[Stored items]
▼▼▼
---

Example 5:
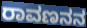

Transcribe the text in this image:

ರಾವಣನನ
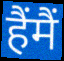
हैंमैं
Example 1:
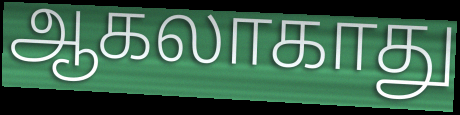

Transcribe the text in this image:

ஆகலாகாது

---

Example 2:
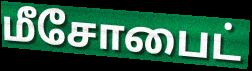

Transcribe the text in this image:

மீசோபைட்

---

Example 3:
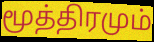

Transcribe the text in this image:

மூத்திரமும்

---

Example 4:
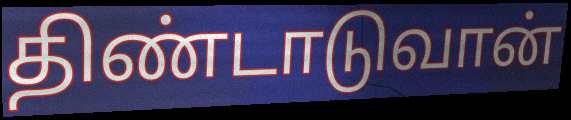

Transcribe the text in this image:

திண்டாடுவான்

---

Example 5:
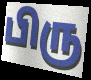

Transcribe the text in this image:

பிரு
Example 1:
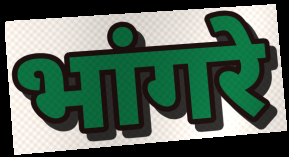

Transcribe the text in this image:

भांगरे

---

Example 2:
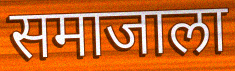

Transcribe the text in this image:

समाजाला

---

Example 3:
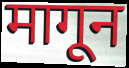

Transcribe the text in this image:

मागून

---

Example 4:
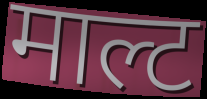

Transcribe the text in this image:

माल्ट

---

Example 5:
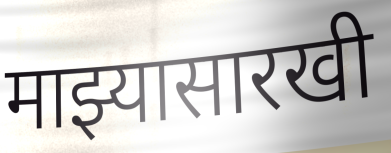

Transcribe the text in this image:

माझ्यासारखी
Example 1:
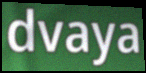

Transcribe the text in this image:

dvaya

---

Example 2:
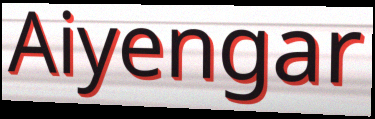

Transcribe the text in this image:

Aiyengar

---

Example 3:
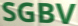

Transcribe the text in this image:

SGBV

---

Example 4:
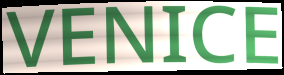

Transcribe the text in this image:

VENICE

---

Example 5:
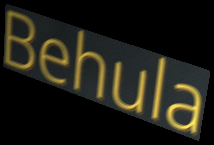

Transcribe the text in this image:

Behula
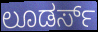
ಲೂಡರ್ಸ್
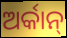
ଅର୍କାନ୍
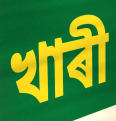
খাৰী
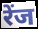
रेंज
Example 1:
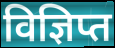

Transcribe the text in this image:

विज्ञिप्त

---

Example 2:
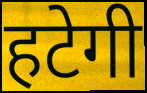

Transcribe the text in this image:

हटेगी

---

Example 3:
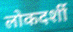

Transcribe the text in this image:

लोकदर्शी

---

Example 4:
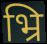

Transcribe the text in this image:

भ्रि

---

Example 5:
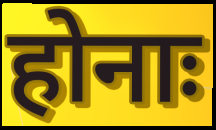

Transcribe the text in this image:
▲▲▲
- [Exercise requirements] Drop the pictures and give every line above again exactly.

- [Problem solution]
---

Example 5:

Transcribe the text in this image:

ರಾವಣನನ
हैंमैं
Example 1:

Transcribe the text in this image:

ஆகலாகாது

---

Example 2:

Transcribe the text in this image:

மீசோபைட்

---

Example 3:

Transcribe the text in this image:

மூத்திரமும்

---

Example 4:

Transcribe the text in this image:

திண்டாடுவான்

---

Example 5:

Transcribe the text in this image:

பிரு
Example 1:

Transcribe the text in this image:

भांगरे

---

Example 2:

Transcribe the text in this image:

समाजाला

---

Example 3:

Transcribe the text in this image:

मागून

---

Example 4:

Transcribe the text in this image:

माल्ट

---

Example 5:

Transcribe the text in this image:

माझ्यासारखी
Example 1:

Transcribe the text in this image:

dvaya

---

Example 2:

Transcribe the text in this image:

Aiyengar

---

Example 3:

Transcribe the text in this image:

SGBV

---

Example 4:

Transcribe the text in this image:

VENICE

---

Example 5:

Transcribe the text in this image:

Behula
ಲೂಡರ್ಸ್
ଅର୍କାନ୍
খাৰী
रेंज
Example 1:

Transcribe the text in this image:

विज्ञिप्त

---

Example 2:

Transcribe the text in this image:

हटेगी

---

Example 3:

Transcribe the text in this image:

लोकदर्शी

---

Example 4:

Transcribe the text in this image:

भ्रि

---

Example 5:

Transcribe the text in this image:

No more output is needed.